Monica Testa: “Partecipare a una gara estrema significa per me aver superato un
limite, motivo di orgoglio personale.”
Armando Quadrani: “Mettersi in discussione ogni volta e cercare di
vincere una scommessa con noi stessi.”
Riccardo Borgialli: “Partecipare alle gare mi permette di confrontarmi
con gli altri atleti e valutare il mio livello, in particolare poi in gara si
registrano tempi sempre migliori perché vuoi l’adrenalina, vuoi il vedere ‘i
forti’ correre veloce, tutto questo fa si che tu possa dare ancora di più di
quello che hai. In altri casi invece la gara è l’unico modo per fare un
percorso, mi spiego, percorsi da 100 e più km non potrebbero essere corsi
‘rapidamente’ se non ci fossero ristori e assistenza da parte di un
organizzazione, queste gare infatti molte volte permettono ai partecipanti di
vedere luoghi che altrimenti non riuscirebbero mai a visitare.”
Andrea Boni Sforza: “Vivere un'esperienza bella da ricordare”.
Stefania:
“Un viaggio all'interno di me stessa.”
Simone Cataldi: “Sfidare se stessi.”
Vito Todisco: “Partecipare a un'ultra è per me la stessa cosa che prova uno a farsi un
week end al mare, la vivo sempre come una vacanza, un modo per staccare la spina
dalla routine quotidiana.”
Gian Paolo Sobrino: “Premesso non ritengo che le gare cui partecipo sono estreme, significa
volerlo fare e pianificare preparazione e gestione della gara.”
Matteo Pigoni: “Rimettermi in gioco con me stesso.”

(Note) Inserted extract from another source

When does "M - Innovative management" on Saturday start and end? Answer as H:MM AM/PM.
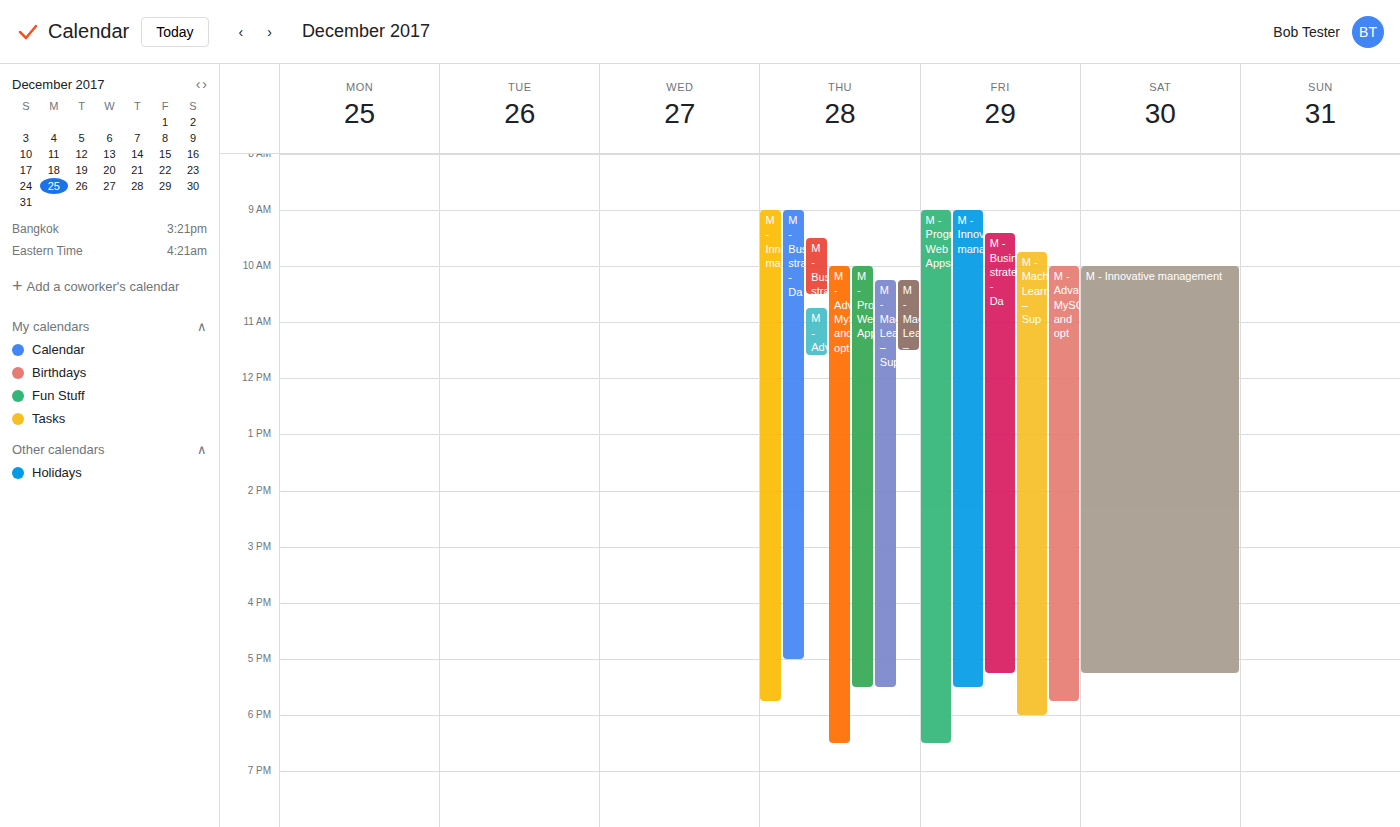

Mario Connor: “Arrivare in fondo in qualsiasi condizione fisica e mentale.”
Gli
ultramaratoneti, in genere non sperimentano l’ansia della competizione, del
pre-gara, ma quello che in genere avviene una certa aspettativa positiva, non si
vede l’ora di affrontare il lungo viaggio che, come i lunghi viaggi, è fatto di
conoscenza, di scoperte, di imprevisti.
Gli ultramaratoneti, come si fa per i
lunghi viaggi, si preparano in anticipo, si informano sulle condizioni
climatiche sul percorso, su quello che è opportuno o indispensabile portare a
seguito, si documentano.
Come nei lunghi viaggi, diventa importante la
preparazione, l’attesa, c’è una voglia di divertirsi, di conoscere, di scoprire
se stessi e quello che succede.
Il saggio Psicologia dello sport e dell'esercizio
fisico (dal benessere alla prestazione ottimale) offre uno spunto di riflessione su aspetti
quali la salute e lo sport.
Ne
sono argomentazioni a riguardo, il raggiungimento della prestazione ottimale
(peak performance), es. i record dei campioni, lo sperimentare il Flow,
considerato come uno stato alterato di coscienza dove tutto funziona alla
perfezione ed anche l’IZOF, una zona di funzionamento ottimale che porta
l’atleta a raggiungere la sua
peak-performance.
Inoltre sono trattate le difficoltà, i disagi
dell’atleta, che possono essere di natura emotiva, di attivazione ottimale, di
bassa autostima, di affollamento a livello mentale di pensieri disturbanti, e,
per finire di natura relazionale, cioè relativi a una figura professionale che
gravita attorno al mondo dell’atleta.